--- Excerpt ---
..........

The Maxwell Football Club (originally called the Maxwell Football Club of Philadelphia) was established in 1935 to promote safety in the game of American football. Named in honor of Robert W. "Tiny" Maxwell, legendary college player, official, and sports columnist, the club was founded by his friend Bert Bell, then owner of the Philadelphia Eagles professional football team and later commissioner of the National Football League (NFL) along with Edwin Pollock. The awards are presented during the spring of the following year.

As of 2017, the club's president is Mark Dianno, and the club's Chairman is former NFL defensive back Shawn Wooden. The club's headquarters are located in Ambler, Pennsylvania.

Awards
The club presents several awards annually to professional, college, and high-school football players, coaches, and others, including:
Maxwell Award for College Player of the Year, first awarded in 1937
Chuck Bednarik Award for College Defensive Player of the Year, instituted in 1995
George Munger Award for College Coach of the Year, introduced in 1989
Bert Bell Award for Professional Player of the Year, established following Bell's death in 1959
Jim Henry Award for Area High-School Student-Athlete Football Player of the Year, instituted in 1986
New Jersey High School Player of the Year
Pennsylvania High School Player of the Year
Delaware High School Player of the Year
Earle "Greasy" Neale Award for Professional Coach of the Year, introduced in 1989
Reds Bagnell Award for Contributions to the Game of Football, introduced in 1989
Brian Westbrook Tri-State Player of the Year Award, first presented in 2001
Tri-State Coach of the Year Award, established in 1998
Tropicana Legends Award, established in 2003
The Thomas Brookshier Spirit Award
National High School Player Award, presented by adidas to the best high school football player in the United States, first awarded in 2007
Steinberg-DeNicloa Humanitarian Award – Presented for philanthropic effort in the community

Former awards
Al Lucas Award for Arena Football League Player of the Year (introduced in 2004, discontinued in 2007)

..........

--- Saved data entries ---
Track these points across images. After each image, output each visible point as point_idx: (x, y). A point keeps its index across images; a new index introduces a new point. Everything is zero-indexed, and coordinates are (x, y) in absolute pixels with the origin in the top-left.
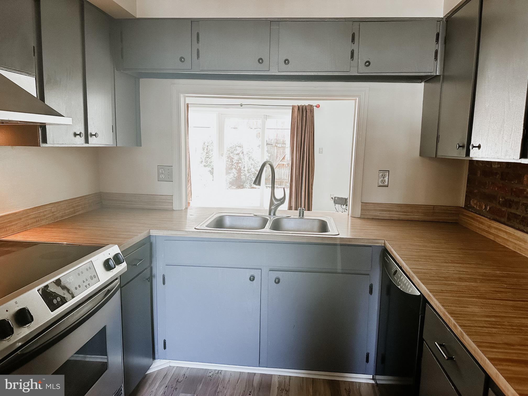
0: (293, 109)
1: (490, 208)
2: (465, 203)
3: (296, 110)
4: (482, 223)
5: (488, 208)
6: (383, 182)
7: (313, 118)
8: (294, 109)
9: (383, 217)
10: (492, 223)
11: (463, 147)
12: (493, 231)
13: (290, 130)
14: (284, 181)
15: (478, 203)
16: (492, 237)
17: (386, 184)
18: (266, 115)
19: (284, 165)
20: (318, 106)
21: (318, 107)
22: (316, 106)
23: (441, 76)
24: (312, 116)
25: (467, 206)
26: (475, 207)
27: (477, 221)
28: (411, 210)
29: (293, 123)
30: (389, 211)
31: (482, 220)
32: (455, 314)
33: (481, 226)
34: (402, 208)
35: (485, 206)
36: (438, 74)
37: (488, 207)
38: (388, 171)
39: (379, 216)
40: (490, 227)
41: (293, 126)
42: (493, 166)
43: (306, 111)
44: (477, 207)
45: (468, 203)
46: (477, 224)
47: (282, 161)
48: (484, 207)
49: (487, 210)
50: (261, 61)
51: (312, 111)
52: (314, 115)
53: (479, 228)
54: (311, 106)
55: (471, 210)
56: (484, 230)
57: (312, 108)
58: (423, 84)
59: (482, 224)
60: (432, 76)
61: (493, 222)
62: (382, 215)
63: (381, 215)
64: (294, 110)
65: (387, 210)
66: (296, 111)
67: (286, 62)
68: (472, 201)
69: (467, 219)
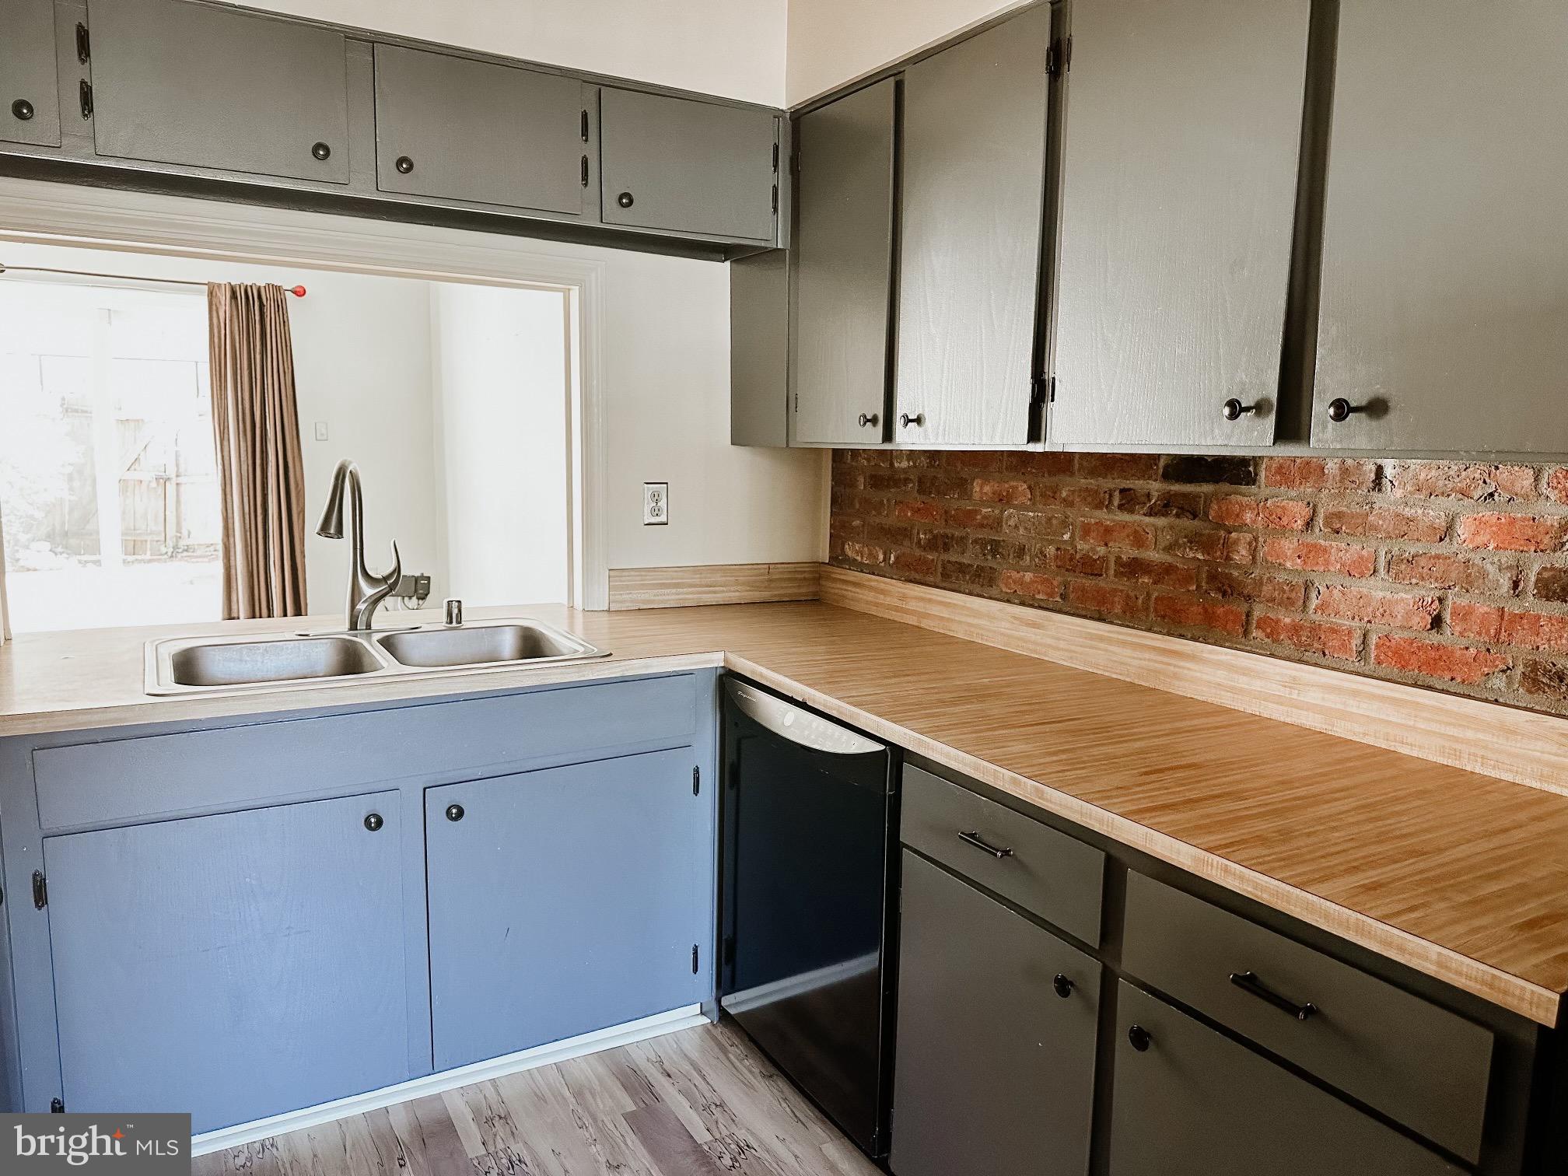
0: (211, 294)
1: (897, 558)
2: (830, 552)
3: (224, 298)
4: (882, 592)
5: (892, 559)
6: (657, 512)
7: (286, 328)
8: (214, 294)
9: (662, 602)
10: (911, 590)
11: (874, 420)
12: (912, 605)
13: (208, 365)
14: (149, 538)
15: (866, 549)
16: (911, 620)
17: (663, 519)
18: (109, 310)
19: (144, 484)
20: (300, 292)
21: (302, 293)
22: (295, 292)
23: (787, 252)
24: (284, 322)
25: (838, 558)
26: (859, 558)
27: (871, 588)
28: (724, 578)
29: (216, 340)
30: (677, 586)
31: (882, 586)
32: (1001, 760)
33: (881, 598)
34: (703, 576)
35: (885, 554)
36: (780, 246)
37: (892, 555)
38: (665, 485)
39: (653, 602)
40: (903, 598)
41: (217, 349)
42: (896, 465)
43: (261, 306)
44: (862, 558)
45: (840, 551)
46: (869, 596)
47: (133, 467)
48: (881, 557)
49: (891, 562)
50: (321, 151)
51: (281, 307)
52: (287, 317)
53: (877, 605)
54: (278, 288)
55: (847, 567)
56: (890, 608)
57: (283, 297)
58: (728, 263)
59: (881, 594)
60: (766, 248)
61: (911, 586)
62: (660, 598)
63: (657, 598)
64: (214, 300)
65: (670, 584)
66: (223, 303)
67: (405, 165)
68: (847, 546)
69: (844, 587)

..........

Reproduce the entire Maxwell Football Club text from above, word for word.

The Maxwell Football Club (originally called the Maxwell Football Club of Philadelphia) was established in 1935 to promote safety in the game of American football. Named in honor of Robert W. "Tiny" Maxwell, legendary college player, official, and sports columnist, the club was founded by his friend Bert Bell, then owner of the Philadelphia Eagles professional football team and later commissioner of the National Football League (NFL) along with Edwin Pollock. The awards are presented during the spring of the following year.

As of 2017, the club's president is Mark Dianno, and the club's Chairman is former NFL defensive back Shawn Wooden. The club's headquarters are located in Ambler, Pennsylvania.

Awards
The club presents several awards annually to professional, college, and high-school football players, coaches, and others, including:
Maxwell Award for College Player of the Year, first awarded in 1937
Chuck Bednarik Award for College Defensive Player of the Year, instituted in 1995
George Munger Award for College Coach of the Year, introduced in 1989
Bert Bell Award for Professional Player of the Year, established following Bell's death in 1959
Jim Henry Award for Area High-School Student-Athlete Football Player of the Year, instituted in 1986
New Jersey High School Player of the Year
Pennsylvania High School Player of the Year
Delaware High School Player of the Year
Earle "Greasy" Neale Award for Professional Coach of the Year, introduced in 1989
Reds Bagnell Award for Contributions to the Game of Football, introduced in 1989
Brian Westbrook Tri-State Player of the Year Award, first presented in 2001
Tri-State Coach of the Year Award, established in 1998
Tropicana Legends Award, established in 2003
The Thomas Brookshier Spirit Award
National High School Player Award, presented by adidas to the best high school football player in the United States, first awarded in 2007
Steinberg-DeNicloa Humanitarian Award – Presented for philanthropic effort in the community

Former awards
Al Lucas Award for Arena Football League Player of the Year (introduced in 2004, discontinued in 2007)